我在很多地方觀察過鳥,但大多是在深山。在十餘年前,去鄱陽湖畔,觀察過冬季候鳥遷徙。鄱陽湖溼地遷徙的候鳥,一般是鶴鸛雁鷗鴨鵝等體型較大的鳥,群飛時,遮天蔽日,蔚為壯觀。深山卻多為中小型體型的鳥,雞類鳥如錦雉、秧雞等,算是很大了。九龍溼地是甌江支流大溪的外洲,呈蟒蛇狀,泗水環流,河道縱橫交錯,湖泊眾多,樹木參天。甌江是浙江第二大江,曾名永寧江、永嘉江、溫江、慎江,發源於麗水市的百山祖西北麓鍋帽尖和龍泉山的黃茅尖,出溫州灣入東海,幹流全長近四百公裡。發源於鍋帽尖西北麓的龍泉溪,與發源於遂昌貴義嶺黃峰洞山麓的松陰溪,在蓮都大港頭匯流,形成大溪。甌江蒼茫,長流奔赴,浩浩渺渺,千帆高懸。兩岸高山延綿,峰嶂疊巒,林木競秀,泉澗不息。大溪吞瀉北去,如群馬奔馳,馬蹄踏踏,悠遠嘹亮。在九龍洲,群馬堰臥了下來,打著響鼻,甩動著長長的鬃毛。雨季來臨,大溪湯湯,如沸如噴,浪卷十裡,吞沒九龍洲,形成溼地。
南方雨季綿長,湖水充盈,水生植物繁盛。單說挺水植物,就有稗草、荸薺、茶菱、菖蒲、翠蘆莉、紫葉車前、慈姑、池杉、大皇冠、燈芯草、粉花水生美人蕉、海壽花、荷花、紅杆再力花、紅蓮子草、花藺、花葉蘆竹、花葉水蔥、花葉水田麻、黃花水龍、姜花、蘆葦、鳶尾、蒲葦、千屈菜、金棒花、水芹、水蘇、天景傘草、小香蒲、野茭白、野芋、雨久花、紙莎草等。更別說浮葉植物、沉水植物和浮水植物了。

▸ **所給資料**
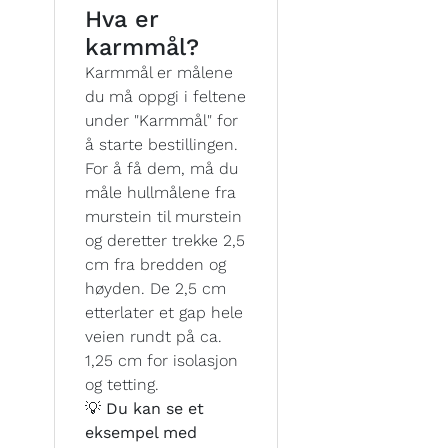
Hva er
karmmål?
Karmmål er målene
du må oppgi i feltene
under "Karmmål" for
å starte bestillingen.
For å få dem, må du
måle hullmålene fra
murstein til murstein
og deretter trekke 2,5
cm fra bredden og
høyden. De 2,5 cm
etterlater et gap hele
veien rundt på ca.
1,25 cm for isolasjon
og tetting.
💡 Du kan se et
eksempel med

▸ **任務說明 A**
改寫九龍溼地短文中介於「我在很多地方觀察過鳥,但大多」和「植物、沉水植物和浮水植物了。」之間的部分（含首尾），將其中的「溼地」一律換成「濕地」。
▸ **任務說明 B**
列出九龍溼地短文提到的甌江所有舊稱。
▸ **任務說明 C**
把九龍溼地短文中以「南方雨季綿長」開頭的段落縮寫得更簡短，保留主要事實。
請只根據九龍溼地短文作答。

▸ **任務結果 A**
我在很多地方觀察過鳥,但大多是在深山。在十餘年前,去鄱陽湖畔,觀察過冬季候鳥遷徙。鄱陽湖濕地遷徙的候鳥,一般是鶴鸛雁鷗鴨鵝等體型較大的鳥,群飛時,遮天蔽日,蔚為壯觀。深山卻多為中小型體型的鳥,雞類鳥如錦雉、秧雞等,算是很大了。九龍濕地是甌江支流大溪的外洲,呈蟒蛇狀,泗水環流,河道縱橫交錯,湖泊眾多,樹木參天。甌江是浙江第二大江,曾名永寧江、永嘉江、溫江、慎江,發源於麗水市的百山祖西北麓鍋帽尖和龍泉山的黃茅尖,出溫州灣入東海,幹流全長近四百公裡。發源於鍋帽尖西北麓的龍泉溪,與發源於遂昌貴義嶺黃峰洞山麓的松陰溪,在蓮都大港頭匯流,形成大溪。甌江蒼茫,長流奔赴,浩浩渺渺,千帆高懸。兩岸高山延綿,峰嶂疊巒,林木競秀,泉澗不息。大溪吞瀉北去,如群馬奔馳,馬蹄踏踏,悠遠嘹亮。在九龍洲,群馬堰臥了下來,打著響鼻,甩動著長長的鬃毛。雨季來臨,大溪湯湯,如沸如噴,浪卷十裡,吞沒九龍洲,形成濕地。
南方雨季綿長,湖水充盈,水生植物繁盛。單說挺水植物,就有稗草、荸薺、茶菱、菖蒲、翠蘆莉、紫葉車前、慈姑、池杉、大皇冠、燈芯草、粉花水生美人蕉、海壽花、荷花、紅杆再力花、紅蓮子草、花藺、花葉蘆竹、花葉水蔥、花葉水田麻、黃花水龍、姜花、蘆葦、鳶尾、蒲葦、千屈菜、金棒花、水芹、水蘇、天景傘草、小香蒲、野茭白、野芋、雨久花、紙莎草等。更別說浮葉植物、沉水植物和浮水植物了。

▸ **任務結果 B**
永寧江、永嘉江、溫江、慎江

▸ **任務結果 C**
南方雨季長，湖水充盈，水生植物繁盛。光是挺水植物就有稗草、荸薺、菖蒲、荷花、蘆葦、鳶尾、千屈菜、紙莎草等多種，此外還有浮葉植物、沉水植物和浮水植物。